Page images and extracted text
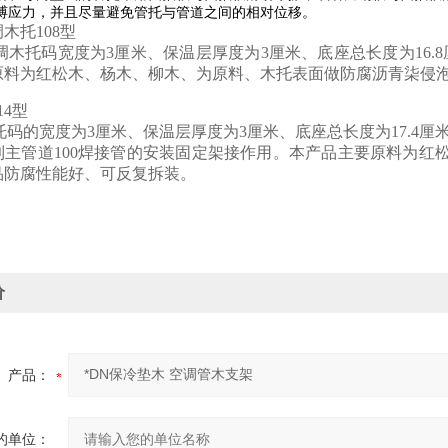
缚应力，并且尽量避免管托与管道之间的相对位移。
木托108型
空调木托码宽度为3厘米、保温层厚度为3厘米、底座总长度为16.
原料为红松木、杨木、柳木、为原料、木托表面做防腐沥青柒侵
14型
木托码的宽度为3厘米、保温层厚度为3厘米、底座总长度为17.4厘
到主管道100焊接管的安装固定架接作用。本产品主要原料为红
品防腐性能好、可反复拆装。
价
产品：
的单位：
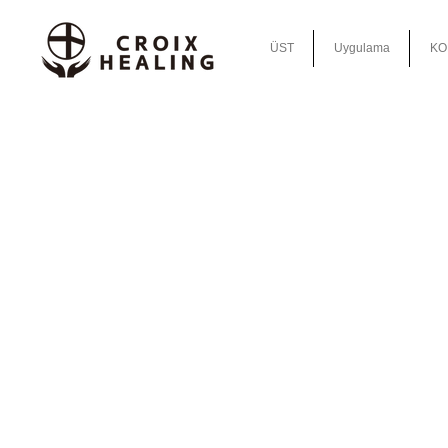
ÜST
Uygulama
KO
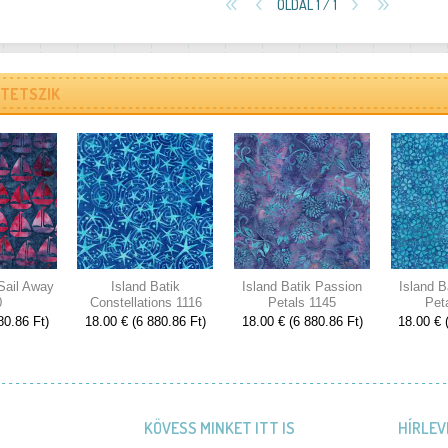
OLDAL 1 / 1
TETSZIK
 Sail Away
Island Batik
Island Batik Passion
Island B
0
Constellations 1116
Petals 1145
Pet
80.86 Ft)
18.00 € (6 880.86 Ft)
18.00 € (6 880.86 Ft)
18.00 € 
KÖVESS MINKET ITT IS
HÍRLEV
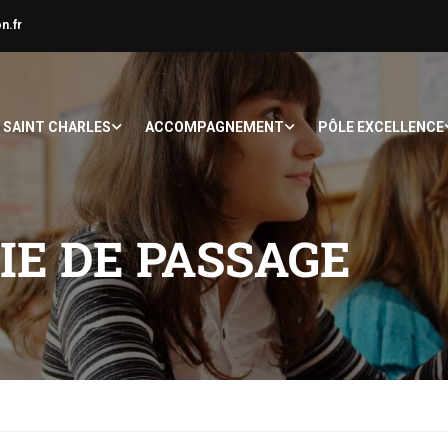
n.fr
À SAINT CHARLES
ACCOMPAGNEMENT
PÔLE EXCELLENCE
IE DE PASSAGE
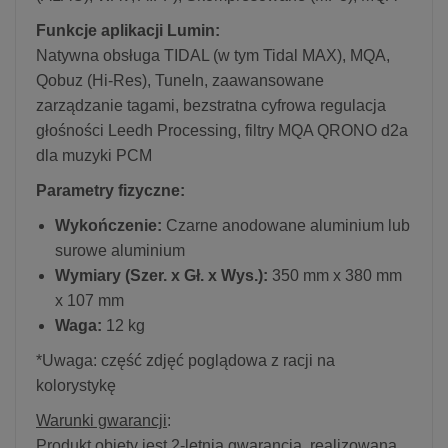
Funkcje aplikacji Lumin:
Natywna obsługa TIDAL (w tym Tidal MAX), MQA,
Qobuz (Hi-Res), TuneIn, zaawansowane
zarządzanie tagami, bezstratna cyfrowa regulacja
głośności Leedh Processing, filtry MQA QRONO d2a
dla muzyki PCM
Parametry fizyczne:
Wykończenie:
Czarne anodowane aluminium lub
surowe aluminium
Wymiary (Szer. x Gł. x Wys.):
350 mm x 380 mm
x 107 mm
Waga:
12 kg
*Uwaga: część zdjęć poglądowa z racji na
kolorystykę
Warunki gwarancji
:
Produkt objęty jest 2-letnią gwarancją, realizowaną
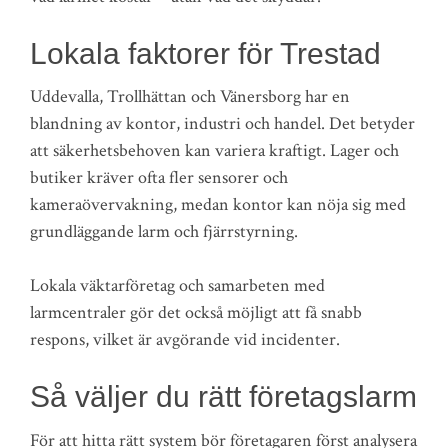
Lokala faktorer för Trestad
Uddevalla, Trollhättan och Vänersborg har en
blandning av kontor, industri och handel. Det betyder
att säkerhetsbehoven kan variera kraftigt. Lager och
butiker kräver ofta fler sensorer och
kameraövervakning, medan kontor kan nöja sig med
grundläggande larm och fjärrstyrning.
Lokala väktarföretag och samarbeten med
larmcentraler gör det också möjligt att få snabb
respons, vilket är avgörande vid incidenter.
Så väljer du rätt företagslarm
För att hitta rätt system bör företagaren först analysera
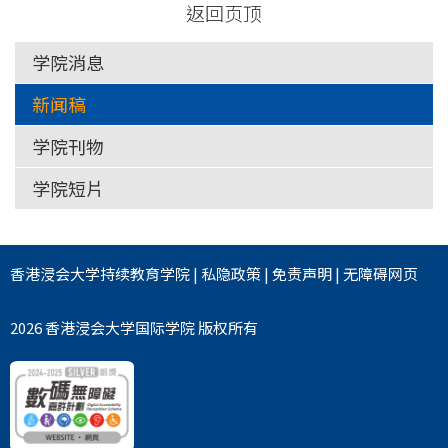
返回页顶
学院消息
新闻稿
学院刊物
学院短片
香港浸会大学
持续教育学院
|
私隐政策
|
免责声明
|
无障碍网页
2026 香港浸会大学国际学院 版权所有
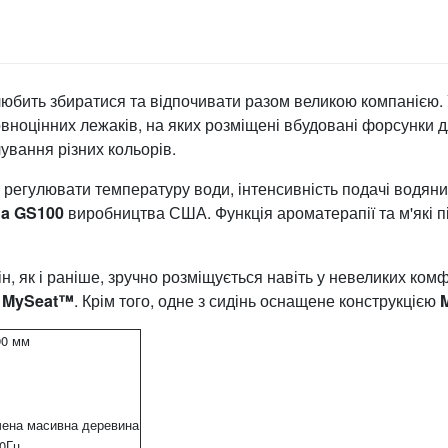
 любить збиратися та відпочивати разом великою компанією.
вноцінних лежаків, на яких розміщені вбудовані форсунки 
ування різних кольорів.
егулювати температуру води, інтенсивність подачі водяних
oa GS100
виробництва США. Функція ароматерапії та м'які п
він, як і раніше, зручно розміщується навіть у невеликих ко
ї
MySeat™
. Крім того, одне з сидінь оснащене конструкцією
90 мм
чена масивна деревина
0Гц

**WHAT NEEDS TO BE DONE**: This calls for an exact copy of all the entries above, with the pictures omitted.

**TASK OUTPUT**:
缚应力，并且尽量避免管托与管道之间的相对位移。
木托108型
空调木托码宽度为3厘米、保温层厚度为3厘米、底座总长度为16.
原料为红松木、杨木、柳木、为原料、木托表面做防腐沥青柒侵
14型
木托码的宽度为3厘米、保温层厚度为3厘米、底座总长度为17.4厘
到主管道100焊接管的安装固定架接作用。本产品主要原料为红
品防腐性能好、可反复拆装。
价
产品：
的单位：
ÜST
Uygulama
KO
OLDAL 1 / 1
TETSZIK
 Sail Away
Island Batik
Island Batik Passion
Island B
0
Constellations 1116
Petals 1145
Pet
80.86 Ft)
18.00 € (6 880.86 Ft)
18.00 € (6 880.86 Ft)
18.00 € 
KÖVESS MINKET ITT IS
HÍRLEV
n.fr
À SAINT CHARLES
ACCOMPAGNEMENT
PÔLE EXCELLENCE
IE DE PASSAGE
Funkcje aplikacji Lumin:
Natywna obsługa TIDAL (w tym Tidal MAX), MQA,
Qobuz (Hi-Res), TuneIn, zaawansowane
zarządzanie tagami, bezstratna cyfrowa regulacja
głośności Leedh Processing, filtry MQA QRONO d2a
dla muzyki PCM
Parametry fizyczne:
Wykończenie:
Czarne anodowane aluminium lub
surowe aluminium
Wymiary (Szer. x Gł. x Wys.):
350 mm x 380 mm
x 107 mm
Waga:
12 kg
*Uwaga: część zdjęć poglądowa z racji na
kolorystykę
Warunki gwarancji
:
Produkt objęty jest 2-letnią gwarancją, realizowaną
Lokala faktorer för Trestad
Uddevalla, Trollhättan och Vänersborg har en
blandning av kontor, industri och handel. Det betyder
att säkerhetsbehoven kan variera kraftigt. Lager och
butiker kräver ofta fler sensorer och
kameraövervakning, medan kontor kan nöja sig med
grundläggande larm och fjärrstyrning.
Lokala väktarföretag och samarbeten med
larmcentraler gör det också möjligt att få snabb
respons, vilket är avgörande vid incidenter.
Så väljer du rätt företagslarm
För att hitta rätt system bör företagaren först analysera
返回页顶
学院消息
新闻稿
学院刊物
学院短片
香港浸会大学
持续教育学院
|
私隐政策
|
免责声明
|
无障碍网页
2026 香港浸会大学国际学院 版权所有
 любить збиратися та відпочивати разом великою компанією.
вноцінних лежаків, на яких розміщені вбудовані форсунки 
ування різних кольорів.
егулювати температуру води, інтенсивність подачі водяних
oa GS100
виробництва США. Функція ароматерапії та м'які п
він, як і раніше, зручно розміщується навіть у невеликих ко
ї
MySeat™
. Крім того, одне з сидінь оснащене конструкцією
90 мм
чена масивна деревина
0Гц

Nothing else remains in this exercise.